▸ What you should do
Copy the material word for word, from its first line down through the line that contains "genus: Ludwigia", including that line.

▸ Data entries
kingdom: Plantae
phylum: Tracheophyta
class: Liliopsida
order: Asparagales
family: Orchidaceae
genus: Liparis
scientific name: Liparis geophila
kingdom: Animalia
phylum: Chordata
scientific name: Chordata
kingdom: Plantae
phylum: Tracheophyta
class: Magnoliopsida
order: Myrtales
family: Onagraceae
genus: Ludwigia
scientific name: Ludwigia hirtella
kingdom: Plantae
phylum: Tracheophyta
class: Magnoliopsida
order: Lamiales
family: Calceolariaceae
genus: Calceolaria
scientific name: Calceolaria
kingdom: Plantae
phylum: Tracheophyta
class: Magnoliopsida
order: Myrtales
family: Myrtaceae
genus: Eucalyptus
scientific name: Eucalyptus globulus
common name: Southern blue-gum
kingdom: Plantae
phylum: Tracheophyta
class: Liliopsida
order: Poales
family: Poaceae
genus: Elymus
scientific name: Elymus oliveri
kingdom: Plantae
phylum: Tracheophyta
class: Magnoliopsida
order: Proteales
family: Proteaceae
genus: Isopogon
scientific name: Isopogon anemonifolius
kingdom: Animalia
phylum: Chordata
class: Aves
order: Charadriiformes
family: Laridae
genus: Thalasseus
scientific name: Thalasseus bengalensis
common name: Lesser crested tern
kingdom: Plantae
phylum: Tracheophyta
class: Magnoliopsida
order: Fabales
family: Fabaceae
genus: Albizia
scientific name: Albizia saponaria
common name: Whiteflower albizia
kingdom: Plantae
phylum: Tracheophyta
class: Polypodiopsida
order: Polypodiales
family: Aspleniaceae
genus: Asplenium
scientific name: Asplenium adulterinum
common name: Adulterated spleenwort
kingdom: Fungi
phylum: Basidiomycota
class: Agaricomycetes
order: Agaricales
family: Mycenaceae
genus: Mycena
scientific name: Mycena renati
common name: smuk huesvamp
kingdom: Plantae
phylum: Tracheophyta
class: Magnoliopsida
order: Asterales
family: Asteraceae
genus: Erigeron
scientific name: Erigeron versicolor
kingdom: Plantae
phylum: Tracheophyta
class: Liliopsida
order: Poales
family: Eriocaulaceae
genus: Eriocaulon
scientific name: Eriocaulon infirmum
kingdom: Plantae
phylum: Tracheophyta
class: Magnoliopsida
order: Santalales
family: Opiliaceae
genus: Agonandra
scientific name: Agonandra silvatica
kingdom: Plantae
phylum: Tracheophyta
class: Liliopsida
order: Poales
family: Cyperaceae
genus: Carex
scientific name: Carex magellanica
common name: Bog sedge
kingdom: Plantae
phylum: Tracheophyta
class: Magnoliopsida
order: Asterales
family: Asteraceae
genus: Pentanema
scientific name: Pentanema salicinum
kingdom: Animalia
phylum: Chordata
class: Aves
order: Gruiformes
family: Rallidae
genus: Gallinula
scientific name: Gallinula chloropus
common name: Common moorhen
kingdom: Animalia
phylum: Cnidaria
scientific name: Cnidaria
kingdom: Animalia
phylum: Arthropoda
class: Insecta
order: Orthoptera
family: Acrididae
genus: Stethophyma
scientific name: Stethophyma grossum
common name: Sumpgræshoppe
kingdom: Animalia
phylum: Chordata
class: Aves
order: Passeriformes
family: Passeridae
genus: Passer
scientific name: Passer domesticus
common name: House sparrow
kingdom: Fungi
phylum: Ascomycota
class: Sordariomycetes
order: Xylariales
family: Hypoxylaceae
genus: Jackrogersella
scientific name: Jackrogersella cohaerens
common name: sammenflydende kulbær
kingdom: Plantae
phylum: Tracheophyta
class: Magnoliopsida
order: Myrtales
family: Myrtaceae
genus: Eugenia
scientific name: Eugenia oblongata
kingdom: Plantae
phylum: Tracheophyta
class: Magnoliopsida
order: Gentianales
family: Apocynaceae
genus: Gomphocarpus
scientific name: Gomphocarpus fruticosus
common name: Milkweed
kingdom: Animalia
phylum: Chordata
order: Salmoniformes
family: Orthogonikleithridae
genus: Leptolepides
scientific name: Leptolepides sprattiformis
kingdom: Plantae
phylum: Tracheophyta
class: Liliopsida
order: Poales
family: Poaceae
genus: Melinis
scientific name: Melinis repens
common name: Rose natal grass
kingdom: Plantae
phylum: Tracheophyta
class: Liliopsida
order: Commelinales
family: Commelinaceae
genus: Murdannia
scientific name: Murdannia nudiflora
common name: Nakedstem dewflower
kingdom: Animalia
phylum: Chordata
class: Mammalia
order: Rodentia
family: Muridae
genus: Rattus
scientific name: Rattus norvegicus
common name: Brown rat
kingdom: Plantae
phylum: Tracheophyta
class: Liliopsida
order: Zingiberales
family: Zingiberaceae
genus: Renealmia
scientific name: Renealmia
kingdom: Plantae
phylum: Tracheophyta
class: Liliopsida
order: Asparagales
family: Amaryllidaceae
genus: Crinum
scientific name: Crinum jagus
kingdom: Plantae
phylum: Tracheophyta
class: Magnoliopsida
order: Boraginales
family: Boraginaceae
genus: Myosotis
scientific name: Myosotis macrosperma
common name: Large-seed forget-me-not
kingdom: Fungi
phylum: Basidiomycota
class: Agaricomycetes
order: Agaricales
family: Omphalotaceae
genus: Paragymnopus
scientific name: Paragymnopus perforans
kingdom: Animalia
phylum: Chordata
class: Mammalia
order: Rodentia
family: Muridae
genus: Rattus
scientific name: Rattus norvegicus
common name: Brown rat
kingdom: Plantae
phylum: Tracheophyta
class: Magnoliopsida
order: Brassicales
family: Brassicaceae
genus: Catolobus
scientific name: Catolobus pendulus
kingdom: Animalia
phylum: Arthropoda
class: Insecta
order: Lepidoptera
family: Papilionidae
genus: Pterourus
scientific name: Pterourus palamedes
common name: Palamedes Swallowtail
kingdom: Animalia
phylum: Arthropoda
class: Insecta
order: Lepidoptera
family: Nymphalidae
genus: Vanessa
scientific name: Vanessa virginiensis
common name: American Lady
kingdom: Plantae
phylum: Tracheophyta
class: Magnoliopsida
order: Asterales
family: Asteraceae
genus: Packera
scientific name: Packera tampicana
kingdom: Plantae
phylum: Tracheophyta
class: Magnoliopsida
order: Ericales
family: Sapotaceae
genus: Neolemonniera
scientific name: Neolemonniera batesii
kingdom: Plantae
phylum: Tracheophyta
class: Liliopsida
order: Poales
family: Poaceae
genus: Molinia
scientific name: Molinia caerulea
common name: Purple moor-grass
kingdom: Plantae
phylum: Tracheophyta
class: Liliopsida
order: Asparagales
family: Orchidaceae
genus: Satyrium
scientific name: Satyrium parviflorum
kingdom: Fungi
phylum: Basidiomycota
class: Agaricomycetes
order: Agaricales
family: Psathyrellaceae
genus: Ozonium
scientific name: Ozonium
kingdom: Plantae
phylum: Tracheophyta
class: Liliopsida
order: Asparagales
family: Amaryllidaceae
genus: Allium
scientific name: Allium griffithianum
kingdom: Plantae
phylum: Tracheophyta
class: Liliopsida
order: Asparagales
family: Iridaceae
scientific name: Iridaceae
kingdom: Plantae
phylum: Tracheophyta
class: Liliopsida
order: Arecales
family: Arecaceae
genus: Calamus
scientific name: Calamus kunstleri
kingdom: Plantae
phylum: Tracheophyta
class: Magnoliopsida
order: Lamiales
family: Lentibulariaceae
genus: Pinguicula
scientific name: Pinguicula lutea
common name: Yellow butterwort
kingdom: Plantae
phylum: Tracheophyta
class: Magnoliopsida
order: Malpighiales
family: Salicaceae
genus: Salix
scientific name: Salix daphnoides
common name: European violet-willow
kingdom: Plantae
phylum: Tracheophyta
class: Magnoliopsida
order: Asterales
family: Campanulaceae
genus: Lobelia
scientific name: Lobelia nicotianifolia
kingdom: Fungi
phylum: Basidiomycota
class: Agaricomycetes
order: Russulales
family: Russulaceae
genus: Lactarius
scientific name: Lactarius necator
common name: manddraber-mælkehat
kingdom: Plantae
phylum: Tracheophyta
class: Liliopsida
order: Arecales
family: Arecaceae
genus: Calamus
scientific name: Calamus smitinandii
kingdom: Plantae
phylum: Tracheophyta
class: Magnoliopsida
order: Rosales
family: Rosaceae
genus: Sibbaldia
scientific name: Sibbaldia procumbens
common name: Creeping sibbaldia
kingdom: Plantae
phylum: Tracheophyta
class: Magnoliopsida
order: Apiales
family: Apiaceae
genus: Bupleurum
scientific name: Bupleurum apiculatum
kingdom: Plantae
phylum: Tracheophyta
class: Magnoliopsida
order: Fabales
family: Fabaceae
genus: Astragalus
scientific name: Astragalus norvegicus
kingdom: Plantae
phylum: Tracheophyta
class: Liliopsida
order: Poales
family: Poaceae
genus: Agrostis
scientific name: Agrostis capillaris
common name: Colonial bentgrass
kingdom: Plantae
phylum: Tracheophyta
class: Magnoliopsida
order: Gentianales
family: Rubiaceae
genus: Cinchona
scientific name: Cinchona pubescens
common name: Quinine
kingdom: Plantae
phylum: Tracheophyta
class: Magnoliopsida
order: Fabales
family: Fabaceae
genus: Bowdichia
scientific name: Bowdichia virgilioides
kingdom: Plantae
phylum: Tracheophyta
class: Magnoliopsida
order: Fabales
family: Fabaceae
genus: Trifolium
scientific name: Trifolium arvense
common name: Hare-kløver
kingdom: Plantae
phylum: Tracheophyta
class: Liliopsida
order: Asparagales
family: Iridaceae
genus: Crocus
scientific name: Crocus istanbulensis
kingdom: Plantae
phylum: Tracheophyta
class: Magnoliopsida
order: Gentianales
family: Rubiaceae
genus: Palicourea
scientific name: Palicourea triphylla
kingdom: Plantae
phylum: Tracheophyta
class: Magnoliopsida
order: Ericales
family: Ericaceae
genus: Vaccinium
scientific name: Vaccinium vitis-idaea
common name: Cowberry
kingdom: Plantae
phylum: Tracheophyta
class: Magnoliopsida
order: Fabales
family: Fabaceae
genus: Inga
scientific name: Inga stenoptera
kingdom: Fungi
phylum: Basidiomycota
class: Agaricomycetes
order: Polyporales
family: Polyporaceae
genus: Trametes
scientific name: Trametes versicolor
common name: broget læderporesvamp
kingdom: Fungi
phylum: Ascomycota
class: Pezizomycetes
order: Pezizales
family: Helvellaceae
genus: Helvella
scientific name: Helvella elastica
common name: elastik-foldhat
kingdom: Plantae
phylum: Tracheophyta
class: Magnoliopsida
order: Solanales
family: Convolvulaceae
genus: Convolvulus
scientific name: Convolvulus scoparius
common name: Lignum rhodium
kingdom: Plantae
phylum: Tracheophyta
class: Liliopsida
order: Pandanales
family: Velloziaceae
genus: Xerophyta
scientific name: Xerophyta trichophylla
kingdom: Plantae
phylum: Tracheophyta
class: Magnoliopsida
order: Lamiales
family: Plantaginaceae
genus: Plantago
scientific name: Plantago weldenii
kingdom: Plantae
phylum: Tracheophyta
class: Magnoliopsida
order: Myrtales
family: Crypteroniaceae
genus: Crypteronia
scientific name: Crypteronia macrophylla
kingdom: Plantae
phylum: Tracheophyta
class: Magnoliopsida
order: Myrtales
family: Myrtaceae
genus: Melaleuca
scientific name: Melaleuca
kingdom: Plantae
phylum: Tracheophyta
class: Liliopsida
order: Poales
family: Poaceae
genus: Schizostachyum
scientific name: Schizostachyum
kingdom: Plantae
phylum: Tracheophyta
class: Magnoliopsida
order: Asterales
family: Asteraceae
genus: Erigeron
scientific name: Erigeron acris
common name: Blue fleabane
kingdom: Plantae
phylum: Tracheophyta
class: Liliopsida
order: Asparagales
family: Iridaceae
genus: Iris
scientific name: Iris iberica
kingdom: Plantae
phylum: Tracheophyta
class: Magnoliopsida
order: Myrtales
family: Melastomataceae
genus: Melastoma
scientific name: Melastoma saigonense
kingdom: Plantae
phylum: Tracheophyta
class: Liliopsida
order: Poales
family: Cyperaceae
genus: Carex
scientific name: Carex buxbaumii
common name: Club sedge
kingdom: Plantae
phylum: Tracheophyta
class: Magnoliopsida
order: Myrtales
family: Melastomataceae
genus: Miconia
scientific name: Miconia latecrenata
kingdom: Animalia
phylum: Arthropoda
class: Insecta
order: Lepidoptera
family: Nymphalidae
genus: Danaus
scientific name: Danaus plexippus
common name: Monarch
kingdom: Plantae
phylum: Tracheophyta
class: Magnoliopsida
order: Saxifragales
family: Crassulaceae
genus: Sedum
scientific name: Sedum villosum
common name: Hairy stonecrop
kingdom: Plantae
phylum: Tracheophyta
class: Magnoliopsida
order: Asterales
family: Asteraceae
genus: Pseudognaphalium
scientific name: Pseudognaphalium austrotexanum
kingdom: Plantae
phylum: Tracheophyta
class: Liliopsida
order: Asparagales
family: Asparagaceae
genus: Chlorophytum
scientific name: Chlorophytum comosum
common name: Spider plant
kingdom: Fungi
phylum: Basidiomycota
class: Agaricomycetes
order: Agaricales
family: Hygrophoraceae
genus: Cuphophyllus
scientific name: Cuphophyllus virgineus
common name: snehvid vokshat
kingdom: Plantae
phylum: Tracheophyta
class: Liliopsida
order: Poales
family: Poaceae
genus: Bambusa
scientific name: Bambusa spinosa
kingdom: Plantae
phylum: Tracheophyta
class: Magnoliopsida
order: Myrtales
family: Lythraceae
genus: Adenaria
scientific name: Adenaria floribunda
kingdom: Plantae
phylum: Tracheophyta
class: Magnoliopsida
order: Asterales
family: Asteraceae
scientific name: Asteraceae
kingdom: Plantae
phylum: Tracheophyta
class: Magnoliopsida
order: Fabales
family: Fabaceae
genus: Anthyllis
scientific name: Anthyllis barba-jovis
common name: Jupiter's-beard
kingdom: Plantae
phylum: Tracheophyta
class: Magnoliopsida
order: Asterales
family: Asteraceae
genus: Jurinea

▸ Response for this exercise
kingdom: Plantae
phylum: Tracheophyta
class: Liliopsida
order: Asparagales
family: Orchidaceae
genus: Liparis
scientific name: Liparis geophila
kingdom: Animalia
phylum: Chordata
scientific name: Chordata
kingdom: Plantae
phylum: Tracheophyta
class: Magnoliopsida
order: Myrtales
family: Onagraceae
genus: Ludwigia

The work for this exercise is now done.